Si el Señor no construye la casa…” Siguen cantando los monjes entonando otro salmo. Todos nos damos cuenta que sin el Señor no podemos nada, pero en la vida monástica ellos lo palpan todavía con más realismo. Es una vida sin compensaciones humanas, no hay feligreses que te digan que predicas bien, ni enfermos que te den las gracias por visitarles, ni niños que te sonrían por lo que les has contado, ni matrimonios que te inviten a visitar sus casas, lo único que aquí puede gratificar es lo espiritual, y ¿Qué pasará cuando el Señor se esconde, cuando llega la noche oscura, no la luna y las estrellas, sino la noche del espíritu cuando el alma sufre lo indecible?

 

Membrillos, mermeladas, huerta, campos de cultivo, comida vegetariana… Todo parece vida sana, pero los monjes no están allí buscando vida sana, sino buscando a Dios.
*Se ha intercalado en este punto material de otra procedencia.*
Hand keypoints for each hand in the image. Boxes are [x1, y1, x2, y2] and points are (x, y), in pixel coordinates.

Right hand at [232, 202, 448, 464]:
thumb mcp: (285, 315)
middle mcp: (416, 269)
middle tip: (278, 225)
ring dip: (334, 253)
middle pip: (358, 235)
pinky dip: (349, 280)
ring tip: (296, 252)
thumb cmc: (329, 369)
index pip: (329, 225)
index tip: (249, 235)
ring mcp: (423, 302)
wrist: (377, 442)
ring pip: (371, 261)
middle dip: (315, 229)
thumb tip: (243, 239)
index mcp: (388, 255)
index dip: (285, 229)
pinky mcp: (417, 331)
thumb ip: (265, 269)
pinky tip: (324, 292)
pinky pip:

Todo lo demás es secundario y en seguida te lo dicen cuando hablas con ellos: Lo que importa es Dios, y realmente uno no puede dejar de creérselo cuando son ellos los que te lo dicen.

 

Llega la noche y con ella la hora de las completas, la  melodía de los salmos reposados y cantados en penumbra parece querer salirse por las ventanas de la capilla y llegar al mundo entero, especialmente a los que sufren y viven en una noche continua, sin ver la luz. “El te librará de la red del cazador, de la peste funesta, te cubrirá con sus plumas”, cantan como queriendo anunciárselo al mundo entero, que necesita que alguien les diga que Dios nos ama.

 

De los que pasan la noche en el hospital o lejanos de sus casas” invoca uno de los monjes y todos cantan “Señor ten piedad”, para que el buen Dios se apiade de tantos para los que la noche no es hogar ni calor, sino frío y, a veces, dolor. La oración de intercesión, de la que muchas veces nos olvidamos cuando oramos, es la especialidad de estos monjes. No han venido al claustro por ellos, sino por la humanidad entera; y, de rebote, se hacen santos ellos también.

 

Y por fin, el secreto de estos  monjes, de todos los monjes y en el fondo de los cristianos del mundo entero: “O clemens, O pia, O dulcis Virgo Maria!”. cisterciense resuena por todos los rincones del monasterio como un deseo profundo de cada uno de los monjes: Que después de haber llevado una vida dura y de pocos consuelos, algún día puedan ver cara a cara al “Dios de todo consuelo” (que decía san Pablo), al que cada día han cantado de día y de noche. Saben que se lo concederá.